On the passage from Nuka Hiva to Fatu Hiva, an upwind bash, I tried to make water. I quickly realized how difficult that would be. You need to put quite a lot of force into the pump to operate it and doing so in a boat which is pitching and rolling in a seaway was difficult. Its hard to push down with any force when the whole boat is flying upward as it does when climbing the face of a wave, before crashing down on the other side. Downwind passages are more peaceful, although again making water manually would be very tedious.
Around this time, a friend of mine, Dave Mancini, who is cruising s/v Swan around Mexico at the moment, forwarded some information about how he and his wife Rhonda dealt with water as they cruised through the South Pacific on their earlier passage. Swan is a Pacific Seacraft 34, so very similar to Luckness. Swan doesn't have a water maker and relied on collecting rainwater on their entire journey. They went through French Polynesia, Tonga, Fiji and then up to the Marshall Islands and back to Washington state. Dave seems to pass along all sorts of good info every time I see him or exchange email with him.

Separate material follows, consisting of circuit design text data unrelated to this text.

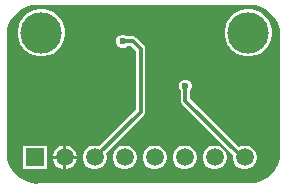
<source format=gbl>
G04*
G04 #@! TF.GenerationSoftware,Altium Limited,Altium Designer,23.8.1 (32)*
G04*
G04 Layer_Physical_Order=2*
G04 Layer_Color=16711680*
%FSLAX44Y44*%
%MOMM*%
G71*
G04*
G04 #@! TF.SameCoordinates,8C545C58-4F73-44F2-8FA6-FEC30D537232*
G04*
G04*
G04 #@! TF.FilePolarity,Positive*
G04*
G01*
G75*
%ADD26C,0.3000*%
%ADD29C,3.5000*%
%ADD30C,1.5000*%
%ADD31R,1.5000X1.5000*%
%ADD32C,0.6000*%
G36*
X971519Y831731D02*
X976345Y830267D01*
X980792Y827889D01*
X984690Y824690D01*
X987889Y820792D01*
X990267Y816345D01*
X991731Y811519D01*
X992097Y807802D01*
X992097Y807802D01*
X992097D01*
X992115Y807784D01*
Y709228D01*
X992115Y709040D01*
X992097Y707801D01*
X992225Y706500D01*
X991731Y701481D01*
X990267Y696656D01*
X987889Y692208D01*
X984690Y688310D01*
X980792Y685110D01*
X976345Y682733D01*
X971519Y681269D01*
X967802Y680903D01*
X967802Y680903D01*
Y680903D01*
X967784Y680885D01*
X789228D01*
X789040Y680885D01*
X787802Y680903D01*
X786500Y680775D01*
X781481Y681269D01*
X776656Y682733D01*
X772208Y685110D01*
X768310Y688310D01*
X765111Y692208D01*
X762733Y696656D01*
X761270Y701481D01*
X760903Y705198D01*
X760903Y705199D01*
X760903D01*
X760885Y705216D01*
Y803772D01*
X760885Y803960D01*
X760903Y805199D01*
X760775Y806500D01*
X761269Y811519D01*
X762733Y816345D01*
X765110Y820792D01*
X768310Y824690D01*
X772208Y827889D01*
X776656Y830267D01*
X781481Y831731D01*
X785198Y832097D01*
X785199Y832097D01*
Y832097D01*
X785216Y832115D01*
X963772D01*
X963960Y832115D01*
X965199Y832097D01*
X966500Y832225D01*
X971519Y831731D01*
D02*
G37*
%LPC*%
G36*
X967190Y828570D02*
X963242D01*
X959370Y827800D01*
X955723Y826289D01*
X952441Y824096D01*
X949650Y821305D01*
X947457Y818023D01*
X945946Y814376D01*
X945176Y810504D01*
Y806556D01*
X945946Y802685D01*
X947457Y799037D01*
X949650Y795755D01*
X952441Y792964D01*
X955723Y790771D01*
X959370Y789260D01*
X963242Y788490D01*
X967190D01*
X971061Y789260D01*
X974708Y790771D01*
X977991Y792964D01*
X980782Y795755D01*
X982975Y799037D01*
X984486Y802685D01*
X985256Y806556D01*
Y810504D01*
X984486Y814376D01*
X982975Y818023D01*
X980782Y821305D01*
X977991Y824096D01*
X974708Y826289D01*
X971061Y827800D01*
X967190Y828570D01*
D02*
G37*
G36*
X791930D02*
X787982D01*
X784110Y827800D01*
X780463Y826289D01*
X777181Y824096D01*
X774390Y821305D01*
X772197Y818023D01*
X770686Y814376D01*
X769916Y810504D01*
Y806556D01*
X770686Y802685D01*
X772197Y799037D01*
X774390Y795755D01*
X777181Y792964D01*
X780463Y790771D01*
X784110Y789260D01*
X787982Y788490D01*
X791930D01*
X795801Y789260D01*
X799448Y790771D01*
X802731Y792964D01*
X805522Y795755D01*
X807715Y799037D01*
X809226Y802685D01*
X809996Y806556D01*
Y810504D01*
X809226Y814376D01*
X807715Y818023D01*
X805522Y821305D01*
X802731Y824096D01*
X799448Y826289D01*
X795801Y827800D01*
X791930Y828570D01*
D02*
G37*
G36*
X860102Y806940D02*
X857898D01*
X855862Y806097D01*
X854303Y804538D01*
X853460Y802502D01*
Y800298D01*
X854303Y798262D01*
X855862Y796703D01*
X857898Y795860D01*
X860102D01*
X862138Y796703D01*
X862716Y797281D01*
X865894D01*
X869881Y793294D01*
Y743404D01*
X838771Y712295D01*
X836490Y712906D01*
X833846D01*
X831293Y712222D01*
X829003Y710900D01*
X827134Y709031D01*
X825812Y706741D01*
X825128Y704188D01*
Y701544D01*
X825812Y698991D01*
X827134Y696701D01*
X829003Y694832D01*
X831293Y693510D01*
X833846Y692826D01*
X836490D01*
X839043Y693510D01*
X841333Y694832D01*
X843202Y696701D01*
X844524Y698991D01*
X845208Y701544D01*
Y704188D01*
X844597Y706469D01*
X876913Y738785D01*
X877806Y740122D01*
X878119Y741698D01*
Y795000D01*
X877806Y796576D01*
X876913Y797913D01*
X870513Y804313D01*
X869176Y805206D01*
X867600Y805519D01*
X862716D01*
X862138Y806097D01*
X860102Y806940D01*
D02*
G37*
G36*
X811090Y712906D02*
X811038D01*
Y704136D01*
X819808D01*
Y704188D01*
X819124Y706741D01*
X817802Y709031D01*
X815933Y710900D01*
X813643Y712222D01*
X811090Y712906D01*
D02*
G37*
G36*
X808498D02*
X808446D01*
X805893Y712222D01*
X803603Y710900D01*
X801734Y709031D01*
X800412Y706741D01*
X799728Y704188D01*
Y704136D01*
X808498D01*
Y712906D01*
D02*
G37*
G36*
X913102Y768840D02*
X910898D01*
X908862Y767997D01*
X907303Y766438D01*
X906460Y764402D01*
Y762198D01*
X907303Y760162D01*
X907881Y759584D01*
Y751000D01*
X908194Y749424D01*
X909087Y748087D01*
X952309Y704865D01*
X952128Y704188D01*
Y701544D01*
X952812Y698991D01*
X954134Y696701D01*
X956003Y694832D01*
X958293Y693510D01*
X960846Y692826D01*
X963490D01*
X966043Y693510D01*
X968333Y694832D01*
X970202Y696701D01*
X971524Y698991D01*
X972208Y701544D01*
Y704188D01*
X971524Y706741D01*
X970202Y709031D01*
X968333Y710900D01*
X966043Y712222D01*
X963490Y712906D01*
X960846D01*
X958293Y712222D01*
X957222Y711603D01*
X916119Y752706D01*
Y759584D01*
X916697Y760162D01*
X917540Y762198D01*
Y764402D01*
X916697Y766438D01*
X915138Y767997D01*
X913102Y768840D01*
D02*
G37*
G36*
X938090Y712906D02*
X935446D01*
X932893Y712222D01*
X930603Y710900D01*
X928734Y709031D01*
X927412Y706741D01*
X926728Y704188D01*
Y701544D01*
X927412Y698991D01*
X928734Y696701D01*
X930603Y694832D01*
X932893Y693510D01*
X935446Y692826D01*
X938090D01*
X940643Y693510D01*
X942933Y694832D01*
X944802Y696701D01*
X946124Y698991D01*
X946808Y701544D01*
Y704188D01*
X946124Y706741D01*
X944802Y709031D01*
X942933Y710900D01*
X940643Y712222D01*
X938090Y712906D01*
D02*
G37*
G36*
X912690D02*
X910046D01*
X907493Y712222D01*
X905203Y710900D01*
X903334Y709031D01*
X902012Y706741D01*
X901328Y704188D01*
Y701544D01*
X902012Y698991D01*
X903334Y696701D01*
X905203Y694832D01*
X907493Y693510D01*
X910046Y692826D01*
X912690D01*
X915243Y693510D01*
X917533Y694832D01*
X919402Y696701D01*
X920724Y698991D01*
X921408Y701544D01*
Y704188D01*
X920724Y706741D01*
X919402Y709031D01*
X917533Y710900D01*
X915243Y712222D01*
X912690Y712906D01*
D02*
G37*
G36*
X887290D02*
X884646D01*
X882093Y712222D01*
X879803Y710900D01*
X877934Y709031D01*
X876612Y706741D01*
X875928Y704188D01*
Y701544D01*
X876612Y698991D01*
X877934Y696701D01*
X879803Y694832D01*
X882093Y693510D01*
X884646Y692826D01*
X887290D01*
X889843Y693510D01*
X892133Y694832D01*
X894002Y696701D01*
X895324Y698991D01*
X896008Y701544D01*
Y704188D01*
X895324Y706741D01*
X894002Y709031D01*
X892133Y710900D01*
X889843Y712222D01*
X887290Y712906D01*
D02*
G37*
G36*
X861890D02*
X859246D01*
X856693Y712222D01*
X854403Y710900D01*
X852534Y709031D01*
X851212Y706741D01*
X850528Y704188D01*
Y701544D01*
X851212Y698991D01*
X852534Y696701D01*
X854403Y694832D01*
X856693Y693510D01*
X859246Y692826D01*
X861890D01*
X864443Y693510D01*
X866733Y694832D01*
X868602Y696701D01*
X869924Y698991D01*
X870608Y701544D01*
Y704188D01*
X869924Y706741D01*
X868602Y709031D01*
X866733Y710900D01*
X864443Y712222D01*
X861890Y712906D01*
D02*
G37*
G36*
X819808Y701596D02*
X811038D01*
Y692826D01*
X811090D01*
X813643Y693510D01*
X815933Y694832D01*
X817802Y696701D01*
X819124Y698991D01*
X819808Y701544D01*
Y701596D01*
D02*
G37*
G36*
X808498D02*
X799728D01*
Y701544D01*
X800412Y698991D01*
X801734Y696701D01*
X803603Y694832D01*
X805893Y693510D01*
X808446Y692826D01*
X808498D01*
Y701596D01*
D02*
G37*
G36*
X794408Y712906D02*
X774328D01*
Y692826D01*
X794408D01*
Y712906D01*
D02*
G37*
%LPD*%
D26*
X867600Y801400D02*
X874000Y795000D01*
Y741698D02*
Y795000D01*
X835168Y702866D02*
X874000Y741698D01*
X859000Y801400D02*
X867600D01*
X912000Y751000D02*
X960134Y702866D01*
X962168D01*
X912000Y751000D02*
Y763300D01*
D29*
X965216Y808530D02*
D03*
X789956D02*
D03*
D30*
X962168Y702866D02*
D03*
X936768D02*
D03*
X911368D02*
D03*
X885968D02*
D03*
X860568D02*
D03*
X835168D02*
D03*
X809768D02*
D03*
D31*
X784368D02*
D03*
D32*
X859000Y801400D02*
D03*
X912000Y763300D02*
D03*
M02*

</source>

In the past whenever I thought about collecting water on a sailboat I would think about it in terms of some sort of canvas collection system I would sew together, incorporating a hose of some sort which would lead to a jerry jug. Or perhaps some sort of canvas I could add to the mainsail to collect the water the sail captures. These techniques seemed complicated.
Dave's technique is simply to plug the scuppers on both side decks on his boat. Once you do this, the entire boat becomes your water collection surface and as the water drips off everything it finds its way to the side decks where it collects. He then puts a rag over a funnel, places it into a jerry jug, and uses a tupperware bin to scoop water from the side deck into the funnel. Finally he adds 1/2 teaspoon of bleach to the jug before adding it to his water tank.
I've tried this technique now, several times. Its super easy and can capture a lot of water. Since hearing about this from Dave I've started to hear other cruisers talk about it as well - when it rains I've heard others talk about going to plug their scuppers to collect water. However I've also mentioned this technique now to several people who have boats where this would work, and they didn't know about it and liked the idea.
So. If you have a sailboat, and your sailboat has high bulwarks, and the scuppers in your side decks are easily plugged, this technique can work for you.
Dave uses four rags to plug the scuppers, as their are two holes on each side. First let the rain fall for a little while to clean any salt off the surfaces. I go around when this is happening and use a rag to wash away any dirt I can. Let it rain long enough so that the water pouring down the scuppers is clean. Then plug the scuppers and let some water collect. Put a rag over a funnel, put it into a jerry jug, and pour water into the funnel. The rag is a good idea as I constantly find little bits of dirt and hairs in the rag after pouring clean water through it.
|Plug the scuppers with rags, once the water is clean|
|Let the water collect...|
|Prepare the funnel, rag filter and jug|
|Scoop water, pour into jug, repeat|
My water maker, when it was working, only made 1 1/2 gallons of water an hour. It used between 6 and 8 amps to do this, so power was a concern on cloudy days (I prefer not to run my engine to charge my batteries.) With so little water available I would never consider having showers or washing my clothes onboard. This all changes when water becomes plentiful, as it does with this technique - at least in areas with rain.
Back to the Tuamotus and my first experiences. A few days after my first experiment some more squalls started to roll through. I started hoping that the passing squalls would hit me directly rather than wishing that they would miss as I did in the past. I wanted to collect the squall water! I had two close misses that day and was able to collect 5 gallons of water which I treated with bleach (1/2 a teaspoon) and poured into my tank.
Since then I have had several occasions when I have had heavy rain. One day while I was in Papeete I collected 15 gallons for my water tank and it continued to rain. I then started washing clothes. I would collect 5 gallons, use it in my double sinks to first wash clothes and then start rinsing. Rinsing takes a lot of water so I went out to pour 5 more gallons into the jug, using 10 gallons to wash my clothes. On days when its raining hard, or lightly but constantly, you'll have more water than you'll be able to use. I filled my water tank, washed clothes, washed myself and then unplugged the scuppers to let both side decks drain as they were completely full, with water overflowing over the top of the cap rails.
Collecting rainwater is awesome! I haven't made water with my water maker in the last two months. Between collecting water and getting water from shore when its available, my tanks are always full. Thanks to Dave for passing along his advice on how he did it on Swan. Any other owners of PSC 34/37 or other boats with high bulwarks - take note, this may apply to you as well.